WHAT THE TASK ASKS = Your answer should be only the lines below from the one with "I-3. Undergraduate Class Size" to the one with "In the table", repeated exactly, ends included.
:: GIVEN DATA ::
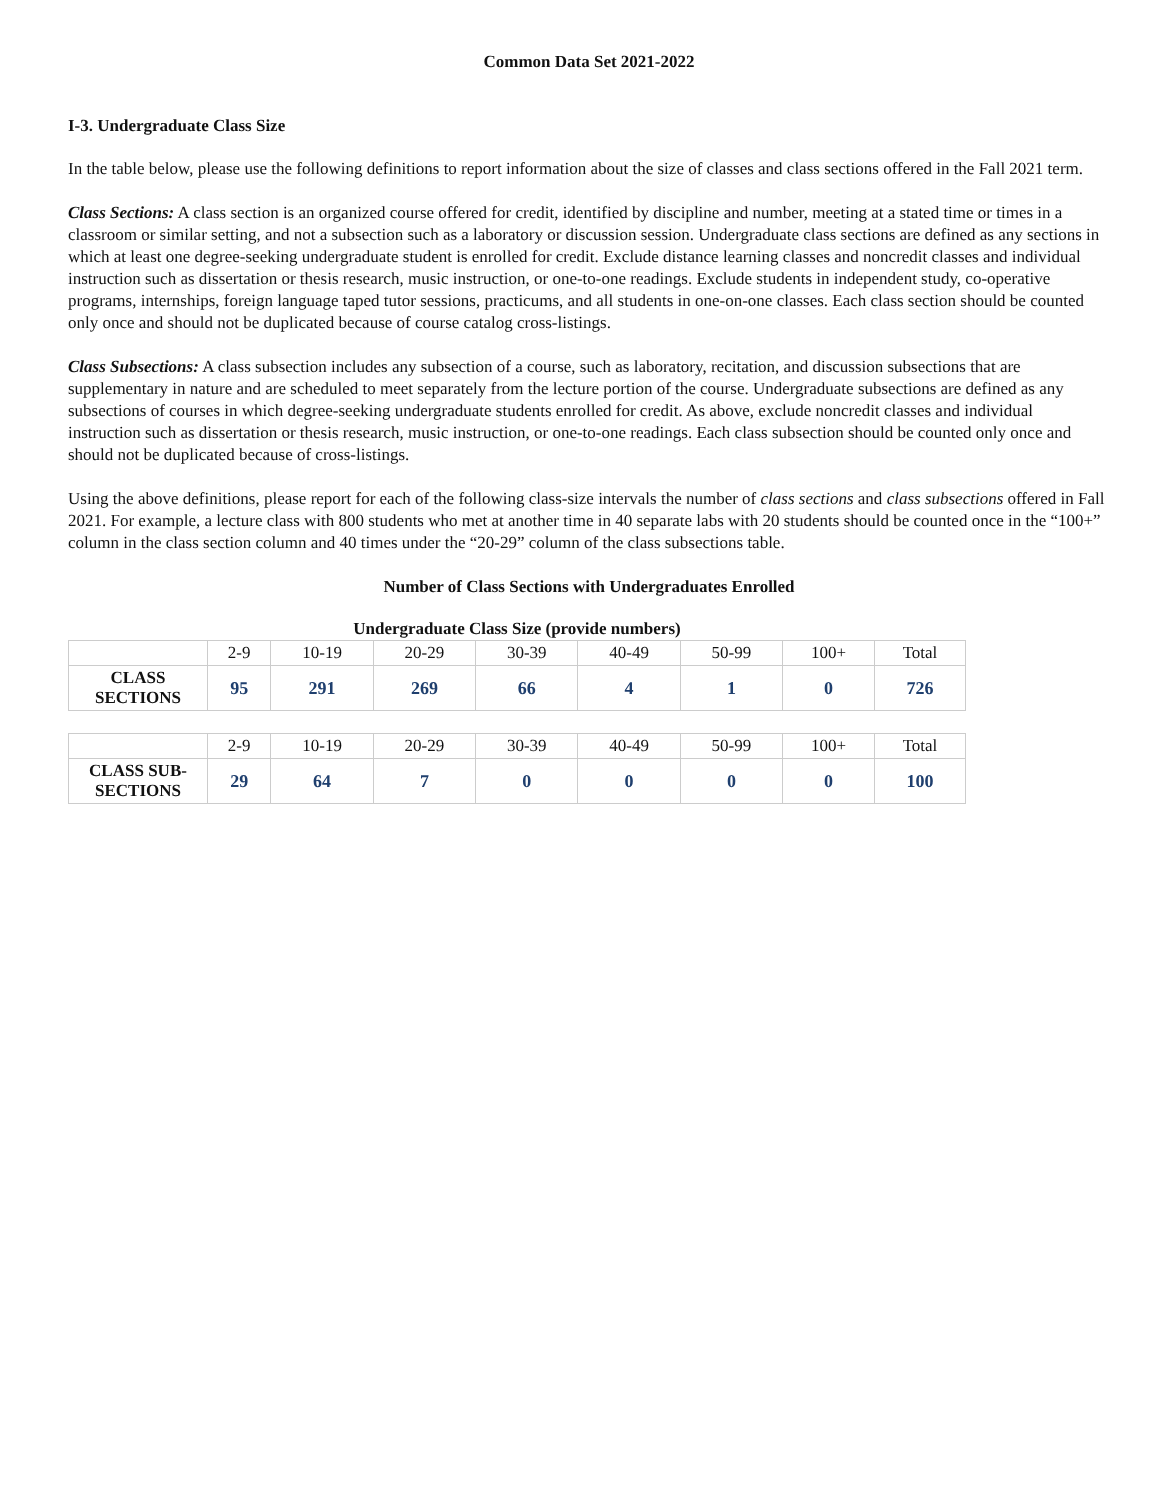Common Data Set 2021-2022
I-3. Undergraduate Class Size
In the table below, please use the following definitions to report information about the size of classes and class sections offered in the Fall 2021 term.
Class Sections: A class section is an organized course offered for credit, identified by discipline and number, meeting at a stated time or times in a classroom or similar setting, and not a subsection such as a laboratory or discussion session. Undergraduate class sections are defined as any sections in which at least one degree-seeking undergraduate student is enrolled for credit. Exclude distance learning classes and noncredit classes and individual instruction such as dissertation or thesis research, music instruction, or one-to-one readings. Exclude students in independent study, co-operative programs, internships, foreign language taped tutor sessions, practicums, and all students in one-on-one classes. Each class section should be counted only once and should not be duplicated because of course catalog cross-listings.
Class Subsections: A class subsection includes any subsection of a course, such as laboratory, recitation, and discussion subsections that are supplementary in nature and are scheduled to meet separately from the lecture portion of the course. Undergraduate subsections are defined as any subsections of courses in which degree-seeking undergraduate students enrolled for credit. As above, exclude noncredit classes and individual instruction such as dissertation or thesis research, music instruction, or one-to-one readings. Each class subsection should be counted only once and should not be duplicated because of cross-listings.
Using the above definitions, please report for each of the following class-size intervals the number of class sections and class subsections offered in Fall 2021. For example, a lecture class with 800 students who met at another time in 40 separate labs with 20 students should be counted once in the “100+” column in the class section column and 40 times under the “20-29” column of the class subsections table.
Number of Class Sections with Undergraduates Enrolled
Undergraduate Class Size (provide numbers)
| | 2-9 | 10-19 | 20-29 | 30-39 | 40-49 | 50-99 | 100+ | Total |
| --- | --- | --- | --- | --- | --- | --- | --- | --- |
| CLASS SECTIONS | 95 | 291 | 269 | 66 | 4 | 1 | 0 | 726 |
| | 2-9 | 10-19 | 20-29 | 30-39 | 40-49 | 50-99 | 100+ | Total |
| --- | --- | --- | --- | --- | --- | --- | --- | --- |
| CLASS SUB- SECTIONS | 29 | 64 | 7 | 0 | 0 | 0 | 0 | 100 |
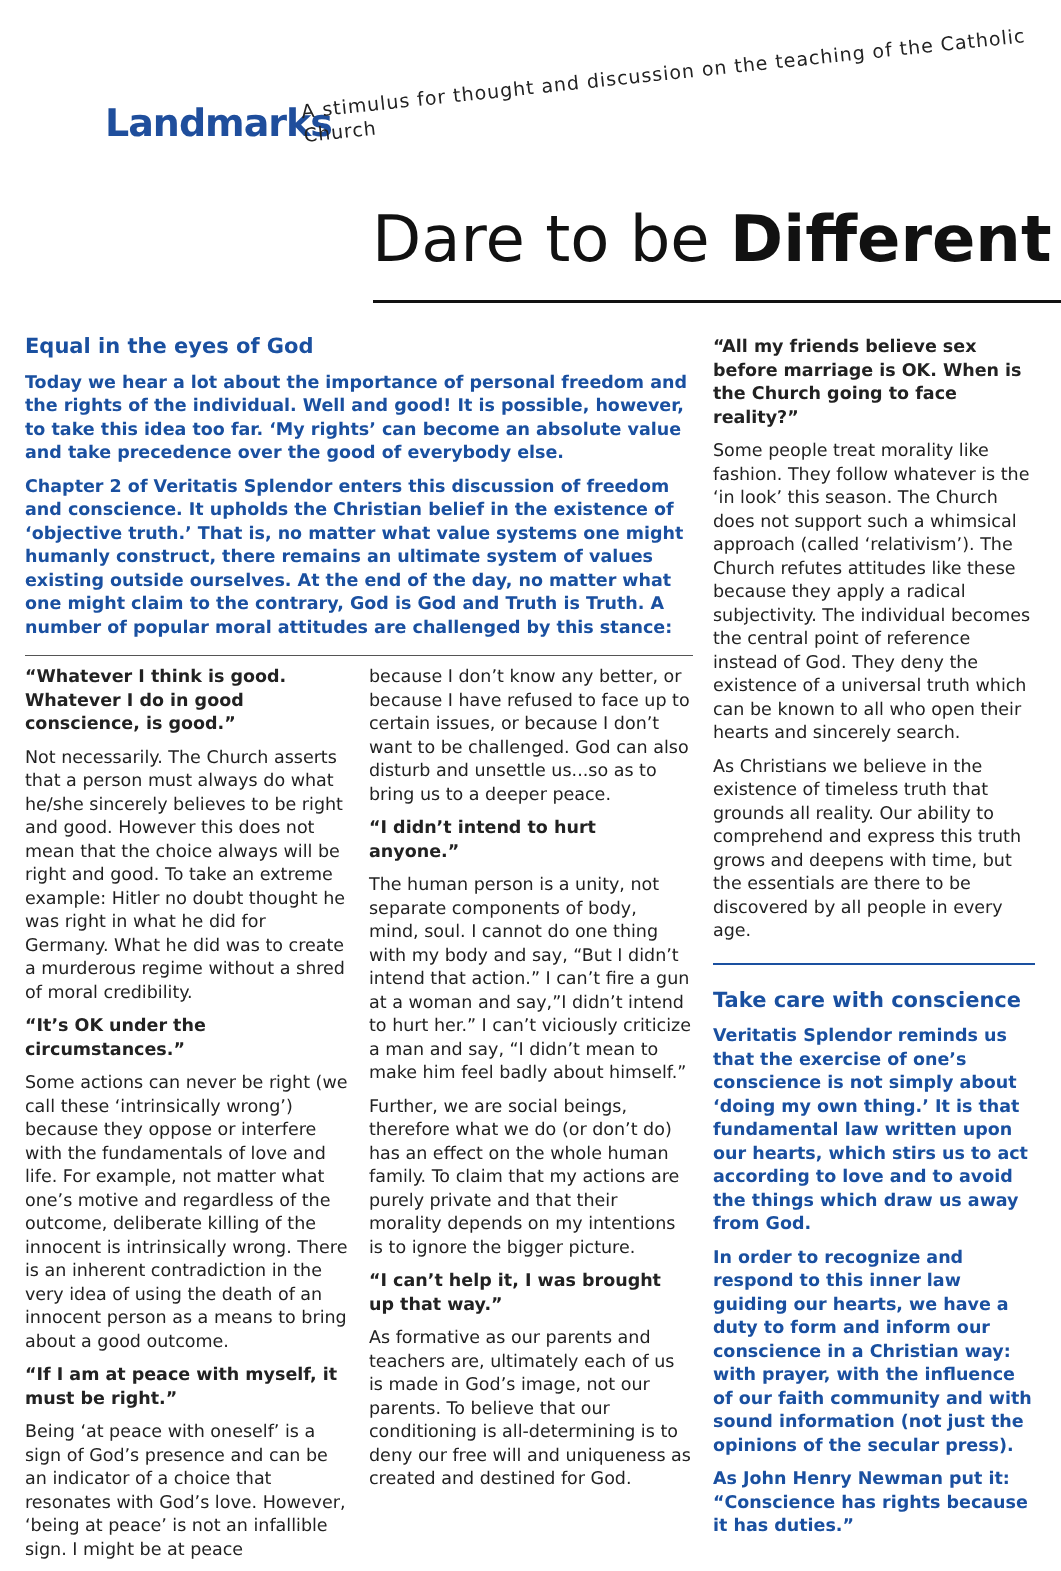Landmarks
A stimulus for thought and discussion on the teaching of the Catholic Church
Dare to be Different
Equal in the eyes of God
Today we hear a lot about the importance of personal freedom and the rights of the individual. Well and good! It is possible, however, to take this idea too far. ‘My rights’ can become an absolute value and take precedence over the good of everybody else.
Chapter 2 of Veritatis Splendor enters this discussion of freedom and conscience. It upholds the Christian belief in the existence of ‘objective truth.’ That is, no matter what value systems one might humanly construct, there remains an ultimate system of values existing outside ourselves. At the end of the day, no matter what one might claim to the contrary, God is God and Truth is Truth. A number of popular moral attitudes are challenged by this stance:
“Whatever I think is good. Whatever I do in good conscience, is good.”
Not necessarily. The Church asserts that a person must always do what he/she sincerely believes to be right and good. However this does not mean that the choice always will be right and good. To take an extreme example: Hitler no doubt thought he was right in what he did for Germany. What he did was to create a murderous regime without a shred of moral credibility.
“It’s OK under the circumstances.”
Some actions can never be right (we call these ‘intrinsically wrong’) because they oppose or interfere with the fundamentals of love and life. For example, not matter what one’s motive and regardless of the outcome, deliberate killing of the innocent is intrinsically wrong. There is an inherent contradiction in the very idea of using the death of an innocent person as a means to bring about a good outcome.
“If I am at peace with myself, it must be right.”
Being ‘at peace with oneself’ is a sign of God’s presence and can be an indicator of a choice that resonates with God’s love. However, ‘being at peace’ is not an infallible sign. I might be at peace
because I don’t know any better, or because I have refused to face up to certain issues, or because I don’t want to be challenged. God can also disturb and unsettle us...so as to bring us to a deeper peace.
“I didn’t intend to hurt anyone.”
The human person is a unity, not separate components of body, mind, soul. I cannot do one thing with my body and say, “But I didn’t intend that action.” I can’t fire a gun at a woman and say,”I didn’t intend to hurt her.” I can’t viciously criticize a man and say, “I didn’t mean to make him feel badly about himself.”
Further, we are social beings, therefore what we do (or don’t do) has an effect on the whole human family. To claim that my actions are purely private and that their morality depends on my intentions is to ignore the bigger picture.
“I can’t help it, I was brought up that way.”
As formative as our parents and teachers are, ultimately each of us is made in God’s image, not our parents. To believe that our conditioning is all-determining is to deny our free will and uniqueness as created and destined for God.
“All my friends believe sex before marriage is OK. When is the Church going to face reality?”
Some people treat morality like fashion. They follow whatever is the ‘in look’ this season. The Church does not support such a whimsical approach (called ‘relativism’). The Church refutes attitudes like these because they apply a radical subjectivity. The individual becomes the central point of reference instead of God. They deny the existence of a universal truth which can be known to all who open their hearts and sincerely search.
As Christians we believe in the existence of timeless truth that grounds all reality. Our ability to comprehend and express this truth grows and deepens with time, but the essentials are there to be discovered by all people in every age.
Take care with conscience
Veritatis Splendor reminds us that the exercise of one’s conscience is not simply about ‘doing my own thing.’ It is that fundamental law written upon our hearts, which stirs us to act according to love and to avoid the things which draw us away from God.
In order to recognize and respond to this inner law guiding our hearts, we have a duty to form and inform our conscience in a Christian way: with prayer, with the influence of our faith community and with sound information (not just the opinions of the secular press).
As John Henry Newman put it: “Conscience has rights because it has duties.”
:::
TASK SOLUTION =
I-3. Undergraduate Class Size
In the table below, please use the following definitions to report information about the size of classes and class sections offered in the Fall 2021 term.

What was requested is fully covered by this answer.